(Records begins)
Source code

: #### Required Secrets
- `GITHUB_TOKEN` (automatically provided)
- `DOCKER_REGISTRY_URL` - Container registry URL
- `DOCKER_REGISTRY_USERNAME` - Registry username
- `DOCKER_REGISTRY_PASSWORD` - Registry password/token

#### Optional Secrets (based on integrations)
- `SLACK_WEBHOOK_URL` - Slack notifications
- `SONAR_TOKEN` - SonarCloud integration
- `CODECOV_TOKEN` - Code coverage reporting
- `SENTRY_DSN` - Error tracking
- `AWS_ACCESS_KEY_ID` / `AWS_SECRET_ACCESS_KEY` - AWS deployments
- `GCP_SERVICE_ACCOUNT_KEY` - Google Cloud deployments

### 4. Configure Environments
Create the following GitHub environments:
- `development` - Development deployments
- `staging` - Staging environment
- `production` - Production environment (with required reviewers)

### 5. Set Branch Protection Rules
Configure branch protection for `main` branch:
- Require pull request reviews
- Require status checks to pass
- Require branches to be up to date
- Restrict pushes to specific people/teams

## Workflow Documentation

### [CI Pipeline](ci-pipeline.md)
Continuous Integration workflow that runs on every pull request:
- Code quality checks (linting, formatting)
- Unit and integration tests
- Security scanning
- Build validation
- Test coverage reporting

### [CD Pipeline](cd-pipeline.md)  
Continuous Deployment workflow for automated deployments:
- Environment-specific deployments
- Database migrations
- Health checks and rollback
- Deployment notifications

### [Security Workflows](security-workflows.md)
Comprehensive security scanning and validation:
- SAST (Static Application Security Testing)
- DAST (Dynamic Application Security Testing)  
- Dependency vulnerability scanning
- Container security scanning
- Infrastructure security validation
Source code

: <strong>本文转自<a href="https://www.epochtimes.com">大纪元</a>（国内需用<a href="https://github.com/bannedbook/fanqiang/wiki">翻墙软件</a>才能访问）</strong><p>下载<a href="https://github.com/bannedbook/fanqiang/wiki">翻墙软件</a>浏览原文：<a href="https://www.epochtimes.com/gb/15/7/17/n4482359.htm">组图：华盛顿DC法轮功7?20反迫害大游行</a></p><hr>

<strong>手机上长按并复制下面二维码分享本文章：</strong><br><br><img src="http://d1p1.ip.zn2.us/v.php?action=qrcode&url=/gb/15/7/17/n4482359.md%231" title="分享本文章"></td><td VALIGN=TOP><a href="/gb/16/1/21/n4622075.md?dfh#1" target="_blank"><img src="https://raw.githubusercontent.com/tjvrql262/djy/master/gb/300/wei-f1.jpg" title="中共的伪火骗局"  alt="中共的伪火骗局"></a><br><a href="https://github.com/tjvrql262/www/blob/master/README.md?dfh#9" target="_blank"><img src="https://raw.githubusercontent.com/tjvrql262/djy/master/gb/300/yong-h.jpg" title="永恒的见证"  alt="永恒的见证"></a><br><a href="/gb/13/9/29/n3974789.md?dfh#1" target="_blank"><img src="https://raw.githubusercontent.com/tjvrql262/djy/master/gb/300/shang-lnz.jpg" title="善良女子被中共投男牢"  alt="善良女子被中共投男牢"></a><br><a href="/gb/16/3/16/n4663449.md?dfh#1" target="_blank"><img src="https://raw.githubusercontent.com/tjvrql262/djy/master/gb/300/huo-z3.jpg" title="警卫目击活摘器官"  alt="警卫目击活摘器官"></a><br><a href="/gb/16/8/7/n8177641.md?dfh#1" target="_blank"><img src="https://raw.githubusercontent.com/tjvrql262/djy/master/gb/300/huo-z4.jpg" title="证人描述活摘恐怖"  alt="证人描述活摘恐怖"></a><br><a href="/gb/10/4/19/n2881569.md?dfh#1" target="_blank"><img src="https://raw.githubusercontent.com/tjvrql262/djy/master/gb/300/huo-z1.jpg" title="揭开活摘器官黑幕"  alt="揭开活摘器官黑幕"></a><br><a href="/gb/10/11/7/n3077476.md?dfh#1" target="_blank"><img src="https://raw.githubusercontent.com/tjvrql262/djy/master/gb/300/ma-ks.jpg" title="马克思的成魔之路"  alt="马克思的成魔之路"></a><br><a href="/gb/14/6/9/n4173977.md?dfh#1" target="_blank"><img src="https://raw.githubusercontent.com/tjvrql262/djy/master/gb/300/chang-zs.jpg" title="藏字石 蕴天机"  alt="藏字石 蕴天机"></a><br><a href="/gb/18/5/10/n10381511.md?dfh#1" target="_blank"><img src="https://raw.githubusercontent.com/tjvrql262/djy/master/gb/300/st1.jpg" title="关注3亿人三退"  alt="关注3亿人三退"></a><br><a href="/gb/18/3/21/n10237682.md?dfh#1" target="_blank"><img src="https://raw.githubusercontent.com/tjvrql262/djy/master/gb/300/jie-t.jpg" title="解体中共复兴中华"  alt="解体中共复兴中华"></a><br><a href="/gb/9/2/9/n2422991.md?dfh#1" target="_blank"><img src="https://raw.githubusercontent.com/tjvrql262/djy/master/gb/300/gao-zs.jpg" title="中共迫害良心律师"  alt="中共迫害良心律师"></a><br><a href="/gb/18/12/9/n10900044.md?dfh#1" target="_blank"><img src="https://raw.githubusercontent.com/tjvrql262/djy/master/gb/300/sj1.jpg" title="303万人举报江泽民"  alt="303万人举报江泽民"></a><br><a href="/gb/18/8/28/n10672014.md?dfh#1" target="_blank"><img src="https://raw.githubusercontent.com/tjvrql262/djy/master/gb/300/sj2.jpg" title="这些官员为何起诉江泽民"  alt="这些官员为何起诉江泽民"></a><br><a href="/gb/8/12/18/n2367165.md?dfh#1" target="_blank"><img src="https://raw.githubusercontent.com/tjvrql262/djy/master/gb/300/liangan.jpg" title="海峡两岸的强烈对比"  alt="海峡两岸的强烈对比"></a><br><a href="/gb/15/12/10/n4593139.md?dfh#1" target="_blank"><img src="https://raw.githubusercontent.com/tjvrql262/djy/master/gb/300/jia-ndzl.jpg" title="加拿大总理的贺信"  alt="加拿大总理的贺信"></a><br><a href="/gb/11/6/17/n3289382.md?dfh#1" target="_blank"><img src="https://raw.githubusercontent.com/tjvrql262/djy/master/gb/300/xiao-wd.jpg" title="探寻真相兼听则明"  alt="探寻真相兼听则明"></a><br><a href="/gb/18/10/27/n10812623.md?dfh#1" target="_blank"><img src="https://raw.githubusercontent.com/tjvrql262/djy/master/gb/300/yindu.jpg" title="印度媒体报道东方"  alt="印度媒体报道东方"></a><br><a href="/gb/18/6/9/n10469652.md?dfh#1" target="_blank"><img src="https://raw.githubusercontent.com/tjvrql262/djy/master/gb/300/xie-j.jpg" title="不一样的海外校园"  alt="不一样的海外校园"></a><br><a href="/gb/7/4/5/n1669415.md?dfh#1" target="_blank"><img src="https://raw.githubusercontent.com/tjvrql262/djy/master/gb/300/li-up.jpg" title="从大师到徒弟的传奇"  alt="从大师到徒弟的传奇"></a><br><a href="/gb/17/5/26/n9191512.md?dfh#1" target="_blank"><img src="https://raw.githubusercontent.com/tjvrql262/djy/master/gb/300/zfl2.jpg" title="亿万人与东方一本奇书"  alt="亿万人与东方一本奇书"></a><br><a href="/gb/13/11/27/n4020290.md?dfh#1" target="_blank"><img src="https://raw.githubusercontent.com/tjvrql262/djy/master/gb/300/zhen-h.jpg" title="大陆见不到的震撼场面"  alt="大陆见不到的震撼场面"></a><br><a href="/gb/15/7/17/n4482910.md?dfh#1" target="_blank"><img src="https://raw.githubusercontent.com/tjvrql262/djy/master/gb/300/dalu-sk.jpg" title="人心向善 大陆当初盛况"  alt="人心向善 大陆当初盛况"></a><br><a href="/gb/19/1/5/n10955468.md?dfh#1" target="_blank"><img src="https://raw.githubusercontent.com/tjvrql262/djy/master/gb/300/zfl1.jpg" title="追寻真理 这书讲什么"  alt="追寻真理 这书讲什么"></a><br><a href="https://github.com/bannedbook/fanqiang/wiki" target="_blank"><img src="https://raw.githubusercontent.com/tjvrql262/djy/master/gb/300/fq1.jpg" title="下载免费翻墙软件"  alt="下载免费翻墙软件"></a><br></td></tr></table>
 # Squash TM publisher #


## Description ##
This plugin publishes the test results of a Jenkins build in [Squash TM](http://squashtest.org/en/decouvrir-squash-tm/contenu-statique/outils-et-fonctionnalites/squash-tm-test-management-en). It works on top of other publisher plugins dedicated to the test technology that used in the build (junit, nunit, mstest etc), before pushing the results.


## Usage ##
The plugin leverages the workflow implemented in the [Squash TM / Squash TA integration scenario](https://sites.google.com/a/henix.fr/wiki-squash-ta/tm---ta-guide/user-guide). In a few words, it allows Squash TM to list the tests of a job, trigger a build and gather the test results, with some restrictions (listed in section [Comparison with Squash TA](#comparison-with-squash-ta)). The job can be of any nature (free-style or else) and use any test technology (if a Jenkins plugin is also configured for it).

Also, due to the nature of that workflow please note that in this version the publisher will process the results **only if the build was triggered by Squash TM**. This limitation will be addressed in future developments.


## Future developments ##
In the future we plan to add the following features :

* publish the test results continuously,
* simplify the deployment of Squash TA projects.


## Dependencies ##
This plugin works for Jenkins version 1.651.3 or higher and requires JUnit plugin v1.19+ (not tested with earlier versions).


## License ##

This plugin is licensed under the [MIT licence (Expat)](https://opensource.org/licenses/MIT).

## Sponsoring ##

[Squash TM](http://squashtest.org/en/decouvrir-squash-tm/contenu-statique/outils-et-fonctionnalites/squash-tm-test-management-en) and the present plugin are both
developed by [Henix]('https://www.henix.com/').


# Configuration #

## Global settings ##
(Records ends)
◆ **Aim of the task**: How many lines of the data contain "pull"? Work it out and give only the number.

◆ **Exercise response**: 2